- [Task to carry out] Report each line in the material below that contains the word "editorial", copying every such line in full.

══════════════════════════════

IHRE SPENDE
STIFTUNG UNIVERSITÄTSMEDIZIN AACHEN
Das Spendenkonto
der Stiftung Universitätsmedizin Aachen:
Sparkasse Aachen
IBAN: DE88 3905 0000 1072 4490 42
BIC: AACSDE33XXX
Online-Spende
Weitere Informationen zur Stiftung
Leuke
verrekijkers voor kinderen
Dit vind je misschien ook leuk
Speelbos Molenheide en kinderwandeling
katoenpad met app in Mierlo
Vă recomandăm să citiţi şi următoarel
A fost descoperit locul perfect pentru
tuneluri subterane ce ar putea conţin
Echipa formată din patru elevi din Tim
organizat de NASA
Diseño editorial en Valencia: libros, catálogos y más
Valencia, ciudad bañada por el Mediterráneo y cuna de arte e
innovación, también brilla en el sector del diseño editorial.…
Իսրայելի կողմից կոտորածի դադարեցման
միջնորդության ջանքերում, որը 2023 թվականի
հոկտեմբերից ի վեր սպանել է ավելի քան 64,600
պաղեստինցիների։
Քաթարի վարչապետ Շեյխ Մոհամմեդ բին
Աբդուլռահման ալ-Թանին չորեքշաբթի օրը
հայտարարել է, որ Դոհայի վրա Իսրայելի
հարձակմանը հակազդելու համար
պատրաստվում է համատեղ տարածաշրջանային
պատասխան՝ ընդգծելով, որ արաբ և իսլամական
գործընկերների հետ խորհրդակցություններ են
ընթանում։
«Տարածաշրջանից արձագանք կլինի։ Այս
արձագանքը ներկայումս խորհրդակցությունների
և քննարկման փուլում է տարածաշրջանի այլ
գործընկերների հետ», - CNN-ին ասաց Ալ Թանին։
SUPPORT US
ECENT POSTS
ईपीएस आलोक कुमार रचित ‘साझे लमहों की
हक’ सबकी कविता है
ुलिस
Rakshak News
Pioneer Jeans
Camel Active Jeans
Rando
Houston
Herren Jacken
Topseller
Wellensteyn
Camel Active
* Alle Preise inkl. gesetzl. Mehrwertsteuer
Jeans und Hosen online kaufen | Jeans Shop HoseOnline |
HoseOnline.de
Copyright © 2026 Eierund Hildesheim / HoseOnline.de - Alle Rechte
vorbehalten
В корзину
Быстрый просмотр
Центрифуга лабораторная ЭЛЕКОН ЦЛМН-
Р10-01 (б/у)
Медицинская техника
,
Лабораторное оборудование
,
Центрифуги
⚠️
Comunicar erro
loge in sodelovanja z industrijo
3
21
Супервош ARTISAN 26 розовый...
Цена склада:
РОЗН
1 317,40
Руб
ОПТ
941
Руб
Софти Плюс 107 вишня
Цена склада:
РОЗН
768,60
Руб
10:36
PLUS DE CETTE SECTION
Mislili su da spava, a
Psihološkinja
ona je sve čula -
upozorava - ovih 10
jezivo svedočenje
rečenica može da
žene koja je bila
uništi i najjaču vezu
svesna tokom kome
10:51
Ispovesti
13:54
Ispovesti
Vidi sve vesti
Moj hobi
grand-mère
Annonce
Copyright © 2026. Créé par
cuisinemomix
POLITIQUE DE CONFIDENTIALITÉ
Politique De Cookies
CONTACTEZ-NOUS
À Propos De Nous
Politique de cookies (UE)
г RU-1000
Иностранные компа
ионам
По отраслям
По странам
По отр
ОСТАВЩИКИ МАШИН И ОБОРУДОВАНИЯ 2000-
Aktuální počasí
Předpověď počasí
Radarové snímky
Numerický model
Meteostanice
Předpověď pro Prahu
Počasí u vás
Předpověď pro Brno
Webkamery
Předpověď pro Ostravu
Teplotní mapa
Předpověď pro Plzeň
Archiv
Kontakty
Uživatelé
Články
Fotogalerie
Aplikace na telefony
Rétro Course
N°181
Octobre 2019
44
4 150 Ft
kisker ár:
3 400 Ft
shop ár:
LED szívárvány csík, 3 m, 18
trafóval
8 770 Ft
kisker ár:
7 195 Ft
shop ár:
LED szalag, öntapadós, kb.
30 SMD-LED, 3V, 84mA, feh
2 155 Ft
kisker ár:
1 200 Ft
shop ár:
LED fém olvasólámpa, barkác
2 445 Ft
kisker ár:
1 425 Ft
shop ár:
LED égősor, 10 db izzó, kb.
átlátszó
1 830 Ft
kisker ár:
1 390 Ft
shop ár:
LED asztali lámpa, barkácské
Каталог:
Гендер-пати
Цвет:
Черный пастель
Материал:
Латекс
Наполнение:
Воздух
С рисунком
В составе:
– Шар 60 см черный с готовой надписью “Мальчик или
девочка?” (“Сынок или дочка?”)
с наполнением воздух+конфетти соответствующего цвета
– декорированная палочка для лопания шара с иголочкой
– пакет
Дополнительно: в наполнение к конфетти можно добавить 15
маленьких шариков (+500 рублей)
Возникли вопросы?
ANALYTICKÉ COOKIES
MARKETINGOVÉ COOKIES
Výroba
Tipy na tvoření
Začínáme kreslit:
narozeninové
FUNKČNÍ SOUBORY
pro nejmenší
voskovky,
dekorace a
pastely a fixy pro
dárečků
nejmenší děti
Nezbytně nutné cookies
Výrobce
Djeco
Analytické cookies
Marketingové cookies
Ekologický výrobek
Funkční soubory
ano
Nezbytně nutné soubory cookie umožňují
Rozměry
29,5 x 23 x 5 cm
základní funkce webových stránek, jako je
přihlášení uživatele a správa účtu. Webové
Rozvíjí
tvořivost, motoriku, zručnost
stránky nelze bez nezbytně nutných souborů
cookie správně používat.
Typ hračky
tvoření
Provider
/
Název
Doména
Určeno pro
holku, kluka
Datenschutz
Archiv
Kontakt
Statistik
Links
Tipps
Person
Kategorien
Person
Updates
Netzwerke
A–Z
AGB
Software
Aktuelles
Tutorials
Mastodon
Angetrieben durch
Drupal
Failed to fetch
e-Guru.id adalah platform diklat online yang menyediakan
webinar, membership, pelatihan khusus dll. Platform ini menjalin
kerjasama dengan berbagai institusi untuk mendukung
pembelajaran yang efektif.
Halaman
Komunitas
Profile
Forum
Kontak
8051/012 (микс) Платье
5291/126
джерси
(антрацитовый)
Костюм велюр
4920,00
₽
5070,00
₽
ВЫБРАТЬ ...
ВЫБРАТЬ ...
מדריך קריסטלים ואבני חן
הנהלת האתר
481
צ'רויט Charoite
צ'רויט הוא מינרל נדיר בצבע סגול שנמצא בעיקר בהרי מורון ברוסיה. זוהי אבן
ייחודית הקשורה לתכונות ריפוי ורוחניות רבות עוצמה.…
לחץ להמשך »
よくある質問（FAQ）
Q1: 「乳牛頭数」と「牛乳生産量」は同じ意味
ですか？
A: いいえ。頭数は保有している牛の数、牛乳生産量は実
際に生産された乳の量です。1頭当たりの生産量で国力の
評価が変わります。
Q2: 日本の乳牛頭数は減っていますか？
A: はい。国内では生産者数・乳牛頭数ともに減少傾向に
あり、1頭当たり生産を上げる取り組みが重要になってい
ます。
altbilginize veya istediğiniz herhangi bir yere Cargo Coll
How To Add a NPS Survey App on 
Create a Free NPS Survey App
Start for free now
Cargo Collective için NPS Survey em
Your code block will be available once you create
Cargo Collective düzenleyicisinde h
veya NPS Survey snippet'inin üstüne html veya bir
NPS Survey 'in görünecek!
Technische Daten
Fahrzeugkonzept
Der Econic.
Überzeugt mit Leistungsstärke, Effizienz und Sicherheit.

══════════════════════════════

- [Exercise solution]
Diseño editorial en Valencia: libros, catálogos y más
innovación, también brilla en el sector del diseño editorial.…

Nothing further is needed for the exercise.